OXFORD CHRONICLE.—‘This is an 8vo. volume, printed in clear type, on thick paper; cloth, gilt lettered. Its pages are laden with the music of the love song and old-time love story. The aim of the author, not only to reach the reasoning faculties, but to appeal to the imagination and emotions; and to yield that pleasure to the mind which is the design of poetry as of music, has been gained. True poetry, it has been said, portrays, with terrible energy, the excesses of the passions; but they are passions which show a mighty nature; which are full of power; which command awe, and excite a deep though shuddering sympathy. Its great tendency and power is to carry the mind above and beyond the beaten, dusty, and weary walks of ordinary life: to lift it into a purer element, and to breathe into it a more profound and generous emotion. This consummation has been obtained by the dramatic Idyll Ilamea, with which Part I. opens. Its sublimity and elegance of style entitle it to rank as one of the finest classics ever written on love.’

NORTHERN ECHO.—‘Idylls, Legends, and Lyrics bespeak the true poetic vein; the light phantasy of romantic thought; and the faculty of expressing all in rhythmic verse. A Dramatic Idyll, Ilamea, is, perhaps, the happiest in the volume. It dwells, as really does the whole book, on the immortal theme of love; and an argumentative colloquy between two persons, the Count and Ilamea, reveals a flow of language and beautifully balanced metre that make it a pleasure to read or recite.’

DAILY TELEGRAPH.—‘This work is principally composed of old-time love stories in verse, which the author claims have never before formed subject of treatment by the poet. They present a picture, though only a legendary one, of the days of our ancestors, and are interesting on that account. A bouquet of love sonnets are treated with no little skill and originality. An ancient legend of Ireland is very cleverly and sympathetically rendered in Edain; Cædmon, an Early English Idyll, is also noteworthy. It is something to be reminded of the “peasant poet who, a thousand years before Milton, sang the epic of the Creation; vividly depicting the War in Heaven, the Fall of Satan, and his Counsellings in Hell.” The author has produced a collection of poems which exhibit true poetic instinct; and the work makes a goodly and acceptable volume.’

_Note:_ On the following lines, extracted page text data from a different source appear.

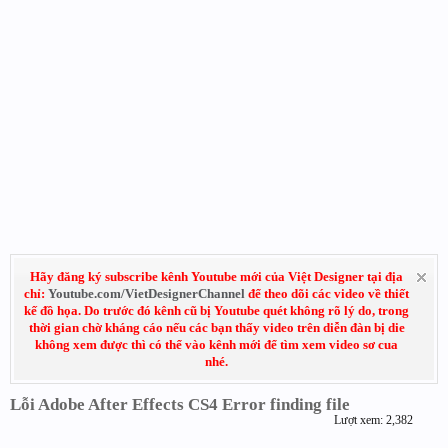
Hãy đăng ký subscribe kênh Youtube mới của Việt Designer tại địa
chỉ:
Youtube.com/VietDesignerChannel
để theo dõi các video về thiết
kế đồ họa. Do trước đó kênh cũ bị Youtube quét không rõ lý do, trong
thời gian chờ kháng cáo nếu các bạn thấy video trên diễn đàn bị die
không xem được thì có thể vào kênh mới để tìm xem video sơ cua
nhé.
Lỗi Adobe After Effects CS4 Error finding file
Lượt xem: 2,382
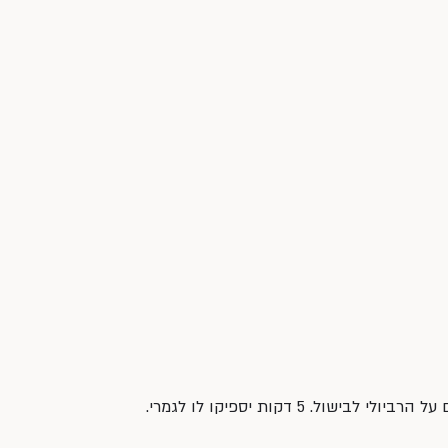
ול. 5 דקות יספיקו לו לגמרי.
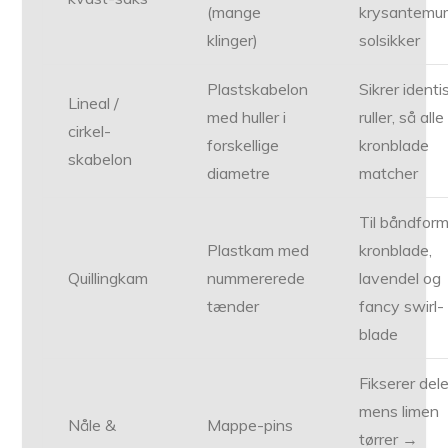
(mange
krysantemu
klinger)
solsikker
Plastskabelon
Sikrer identi
Lineal /
med huller i
ruller, så alle
cirkel-
forskellige
kronblade
skabelon
diametre
matcher
Til båndfor
Plastkam med
kronblade,
Quillingkam
nummererede
lavendel og
tænder
fancy swirl-
blade
Fikserer del
mens limen
Nåle &
Mappe-pins
tørrer →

THE GRAPHIC.—‘The love song and love story form the staple of Mrs. Garland Mears’ Idylls, Legends, and Lyrics. She possesses much fluency of expression, and is not troubled in her theme by any melancholy transcendentalism. In her view the object of poetry is to yield pleasure to the mind, and it should appeal either to the imagination or to the emotions. “Its true object,” she observes, “is not obtained when it becomes chiefly the vehicle for philosophical or metaphysical instruction reaching only the reasoning faculties.” Some of the poems have a simple love tale for their basis, as in Ilamea, Cædmon, and The Love of Uther, the British King, for Igerna, with the resultant birth of Arthur. In Honoria’s Love we have a series of eighteen sonnets; from the first of these we quote the eight opening lines dealing with “Love’s Entrance.”

‘“Oh, kingly Love, when first thou didst enthral

My soul in thy sweet bonds I hardly knew

Thy presence: filled with joy, what could I do

But gaze upon thy face, and at thy call

Give willing ear? Then straight before thee fall,

In meekness yielding loving homage, true.